Dataset excerpts:

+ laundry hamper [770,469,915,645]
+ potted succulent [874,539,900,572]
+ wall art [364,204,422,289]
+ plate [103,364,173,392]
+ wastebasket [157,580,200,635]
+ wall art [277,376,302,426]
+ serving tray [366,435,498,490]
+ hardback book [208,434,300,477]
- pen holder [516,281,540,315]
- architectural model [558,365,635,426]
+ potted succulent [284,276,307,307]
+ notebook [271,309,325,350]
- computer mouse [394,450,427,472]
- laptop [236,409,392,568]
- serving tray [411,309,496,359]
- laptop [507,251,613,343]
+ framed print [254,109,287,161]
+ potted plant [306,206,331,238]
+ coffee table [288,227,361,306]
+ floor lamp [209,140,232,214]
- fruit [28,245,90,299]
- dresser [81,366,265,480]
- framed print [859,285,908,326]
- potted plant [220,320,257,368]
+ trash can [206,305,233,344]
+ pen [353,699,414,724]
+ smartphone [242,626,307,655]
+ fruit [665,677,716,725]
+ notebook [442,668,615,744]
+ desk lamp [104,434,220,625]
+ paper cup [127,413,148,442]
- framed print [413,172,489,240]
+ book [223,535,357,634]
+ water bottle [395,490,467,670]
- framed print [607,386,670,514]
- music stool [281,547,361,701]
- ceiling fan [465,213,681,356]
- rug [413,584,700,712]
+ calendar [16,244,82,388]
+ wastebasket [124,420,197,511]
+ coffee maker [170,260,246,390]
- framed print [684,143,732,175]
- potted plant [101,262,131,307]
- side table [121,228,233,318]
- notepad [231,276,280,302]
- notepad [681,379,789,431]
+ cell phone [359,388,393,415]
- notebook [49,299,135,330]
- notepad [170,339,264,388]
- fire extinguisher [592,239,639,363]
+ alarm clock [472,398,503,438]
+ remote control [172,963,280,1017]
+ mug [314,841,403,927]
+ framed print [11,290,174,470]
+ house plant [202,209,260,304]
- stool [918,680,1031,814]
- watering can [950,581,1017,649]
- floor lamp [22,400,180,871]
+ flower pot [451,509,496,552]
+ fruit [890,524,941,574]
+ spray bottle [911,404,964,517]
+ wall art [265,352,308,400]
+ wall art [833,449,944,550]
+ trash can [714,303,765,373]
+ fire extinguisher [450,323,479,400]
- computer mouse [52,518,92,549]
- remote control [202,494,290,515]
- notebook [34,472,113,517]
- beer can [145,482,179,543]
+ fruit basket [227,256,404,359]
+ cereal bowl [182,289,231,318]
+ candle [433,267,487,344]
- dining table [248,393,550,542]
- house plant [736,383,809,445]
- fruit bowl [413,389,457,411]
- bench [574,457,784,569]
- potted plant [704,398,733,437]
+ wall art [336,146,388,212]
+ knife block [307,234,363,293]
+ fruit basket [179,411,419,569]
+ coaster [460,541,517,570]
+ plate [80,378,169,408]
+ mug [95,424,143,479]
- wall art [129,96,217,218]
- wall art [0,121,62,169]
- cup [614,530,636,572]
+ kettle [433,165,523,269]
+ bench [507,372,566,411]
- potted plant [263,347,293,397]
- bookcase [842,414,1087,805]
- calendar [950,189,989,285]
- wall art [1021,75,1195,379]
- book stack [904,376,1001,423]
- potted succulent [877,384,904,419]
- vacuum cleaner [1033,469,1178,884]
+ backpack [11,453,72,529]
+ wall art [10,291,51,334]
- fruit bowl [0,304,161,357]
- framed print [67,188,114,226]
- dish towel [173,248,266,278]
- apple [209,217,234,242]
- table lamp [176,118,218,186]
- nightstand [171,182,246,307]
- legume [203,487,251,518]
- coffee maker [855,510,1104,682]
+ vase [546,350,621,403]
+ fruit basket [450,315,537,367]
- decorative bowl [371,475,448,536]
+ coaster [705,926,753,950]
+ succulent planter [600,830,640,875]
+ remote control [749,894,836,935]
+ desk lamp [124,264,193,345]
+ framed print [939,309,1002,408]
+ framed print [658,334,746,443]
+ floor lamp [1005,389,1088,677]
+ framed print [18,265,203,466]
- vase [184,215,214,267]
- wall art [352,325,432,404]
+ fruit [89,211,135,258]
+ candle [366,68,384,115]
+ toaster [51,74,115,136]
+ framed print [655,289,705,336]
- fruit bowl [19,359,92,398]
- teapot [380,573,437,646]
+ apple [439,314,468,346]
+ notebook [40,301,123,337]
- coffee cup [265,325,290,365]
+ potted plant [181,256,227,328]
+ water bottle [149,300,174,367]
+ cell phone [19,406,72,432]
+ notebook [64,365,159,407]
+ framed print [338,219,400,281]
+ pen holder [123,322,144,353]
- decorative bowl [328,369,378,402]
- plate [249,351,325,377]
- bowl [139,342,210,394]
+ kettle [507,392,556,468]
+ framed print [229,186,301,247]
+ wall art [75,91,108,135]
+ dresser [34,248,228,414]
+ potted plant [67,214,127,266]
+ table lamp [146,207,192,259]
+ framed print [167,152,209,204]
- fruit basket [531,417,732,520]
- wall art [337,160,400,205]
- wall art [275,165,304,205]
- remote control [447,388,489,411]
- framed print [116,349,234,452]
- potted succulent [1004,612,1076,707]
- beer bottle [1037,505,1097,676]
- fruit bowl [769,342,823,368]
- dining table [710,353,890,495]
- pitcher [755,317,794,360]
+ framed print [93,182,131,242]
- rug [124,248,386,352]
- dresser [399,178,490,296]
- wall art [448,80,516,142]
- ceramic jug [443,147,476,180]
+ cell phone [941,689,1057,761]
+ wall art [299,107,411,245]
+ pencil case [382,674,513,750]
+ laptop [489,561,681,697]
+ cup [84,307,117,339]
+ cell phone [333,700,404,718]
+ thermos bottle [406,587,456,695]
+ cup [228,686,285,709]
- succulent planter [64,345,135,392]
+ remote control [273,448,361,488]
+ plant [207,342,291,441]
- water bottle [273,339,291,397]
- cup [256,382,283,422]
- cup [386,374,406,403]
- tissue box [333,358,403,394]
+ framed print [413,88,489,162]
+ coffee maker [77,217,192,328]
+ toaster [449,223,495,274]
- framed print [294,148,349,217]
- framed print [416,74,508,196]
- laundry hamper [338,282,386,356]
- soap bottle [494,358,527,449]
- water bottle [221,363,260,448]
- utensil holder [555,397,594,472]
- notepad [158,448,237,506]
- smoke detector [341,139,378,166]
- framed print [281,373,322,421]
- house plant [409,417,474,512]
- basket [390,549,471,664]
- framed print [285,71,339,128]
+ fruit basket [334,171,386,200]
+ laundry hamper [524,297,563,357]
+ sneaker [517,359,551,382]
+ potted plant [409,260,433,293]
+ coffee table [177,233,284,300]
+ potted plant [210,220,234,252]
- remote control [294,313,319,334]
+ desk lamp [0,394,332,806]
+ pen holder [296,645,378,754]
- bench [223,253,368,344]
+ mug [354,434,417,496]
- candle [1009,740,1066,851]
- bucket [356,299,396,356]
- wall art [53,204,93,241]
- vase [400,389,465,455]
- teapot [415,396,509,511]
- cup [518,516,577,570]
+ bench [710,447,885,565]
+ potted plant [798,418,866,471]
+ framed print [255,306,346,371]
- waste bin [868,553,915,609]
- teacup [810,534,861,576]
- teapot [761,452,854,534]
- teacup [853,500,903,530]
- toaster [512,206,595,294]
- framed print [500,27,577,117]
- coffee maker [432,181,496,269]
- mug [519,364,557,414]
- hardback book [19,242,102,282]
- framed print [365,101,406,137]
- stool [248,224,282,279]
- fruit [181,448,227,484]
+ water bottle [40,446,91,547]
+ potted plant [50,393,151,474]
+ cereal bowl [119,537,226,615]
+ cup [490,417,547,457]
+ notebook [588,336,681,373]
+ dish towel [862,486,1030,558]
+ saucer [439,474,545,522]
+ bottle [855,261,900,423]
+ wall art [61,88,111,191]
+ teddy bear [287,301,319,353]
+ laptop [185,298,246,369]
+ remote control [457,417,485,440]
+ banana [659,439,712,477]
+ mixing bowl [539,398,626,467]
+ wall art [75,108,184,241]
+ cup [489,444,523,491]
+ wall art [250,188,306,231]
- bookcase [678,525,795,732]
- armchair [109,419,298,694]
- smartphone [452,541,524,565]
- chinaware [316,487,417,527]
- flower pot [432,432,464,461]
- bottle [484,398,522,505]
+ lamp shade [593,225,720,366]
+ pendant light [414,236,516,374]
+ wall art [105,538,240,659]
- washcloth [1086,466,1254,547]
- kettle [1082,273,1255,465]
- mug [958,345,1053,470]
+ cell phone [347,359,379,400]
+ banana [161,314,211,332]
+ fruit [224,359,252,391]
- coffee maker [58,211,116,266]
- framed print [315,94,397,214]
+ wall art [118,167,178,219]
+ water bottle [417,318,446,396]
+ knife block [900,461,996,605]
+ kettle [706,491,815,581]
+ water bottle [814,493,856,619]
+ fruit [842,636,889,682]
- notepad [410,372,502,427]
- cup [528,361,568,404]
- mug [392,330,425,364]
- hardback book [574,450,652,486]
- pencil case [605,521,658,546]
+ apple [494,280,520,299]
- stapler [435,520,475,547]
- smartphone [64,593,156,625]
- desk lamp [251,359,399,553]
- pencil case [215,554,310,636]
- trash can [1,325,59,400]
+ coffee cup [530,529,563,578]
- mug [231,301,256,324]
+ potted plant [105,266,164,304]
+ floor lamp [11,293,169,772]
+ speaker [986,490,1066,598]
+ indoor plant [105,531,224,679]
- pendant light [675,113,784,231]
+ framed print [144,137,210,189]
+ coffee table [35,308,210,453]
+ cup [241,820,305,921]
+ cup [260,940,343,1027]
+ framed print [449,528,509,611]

Work to complete: Copy the lines above exactly. Start with the line containing "- notebook [49,299,135,330]", end with the line containing "remote control [749,894,836,935]", and include both.

Response:
- notebook [49,299,135,330]
- notepad [170,339,264,388]
- fire extinguisher [592,239,639,363]
+ alarm clock [472,398,503,438]
+ remote control [172,963,280,1017]
+ mug [314,841,403,927]
+ framed print [11,290,174,470]
+ house plant [202,209,260,304]
- stool [918,680,1031,814]
- watering can [950,581,1017,649]
- floor lamp [22,400,180,871]
+ flower pot [451,509,496,552]
+ fruit [890,524,941,574]
+ spray bottle [911,404,964,517]
+ wall art [265,352,308,400]
+ wall art [833,449,944,550]
+ trash can [714,303,765,373]
+ fire extinguisher [450,323,479,400]
- computer mouse [52,518,92,549]
- remote control [202,494,290,515]
- notebook [34,472,113,517]
- beer can [145,482,179,543]
+ fruit basket [227,256,404,359]
+ cereal bowl [182,289,231,318]
+ candle [433,267,487,344]
- dining table [248,393,550,542]
- house plant [736,383,809,445]
- fruit bowl [413,389,457,411]
- bench [574,457,784,569]
- potted plant [704,398,733,437]
+ wall art [336,146,388,212]
+ knife block [307,234,363,293]
+ fruit basket [179,411,419,569]
+ coaster [460,541,517,570]
+ plate [80,378,169,408]
+ mug [95,424,143,479]
- wall art [129,96,217,218]
- wall art [0,121,62,169]
- cup [614,530,636,572]
+ kettle [433,165,523,269]
+ bench [507,372,566,411]
- potted plant [263,347,293,397]
- bookcase [842,414,1087,805]
- calendar [950,189,989,285]
- wall art [1021,75,1195,379]
- book stack [904,376,1001,423]
- potted succulent [877,384,904,419]
- vacuum cleaner [1033,469,1178,884]
+ backpack [11,453,72,529]
+ wall art [10,291,51,334]
- fruit bowl [0,304,161,357]
- framed print [67,188,114,226]
- dish towel [173,248,266,278]
- apple [209,217,234,242]
- table lamp [176,118,218,186]
- nightstand [171,182,246,307]
- legume [203,487,251,518]
- coffee maker [855,510,1104,682]
+ vase [546,350,621,403]
+ fruit basket [450,315,537,367]
- decorative bowl [371,475,448,536]
+ coaster [705,926,753,950]
+ succulent planter [600,830,640,875]
+ remote control [749,894,836,935]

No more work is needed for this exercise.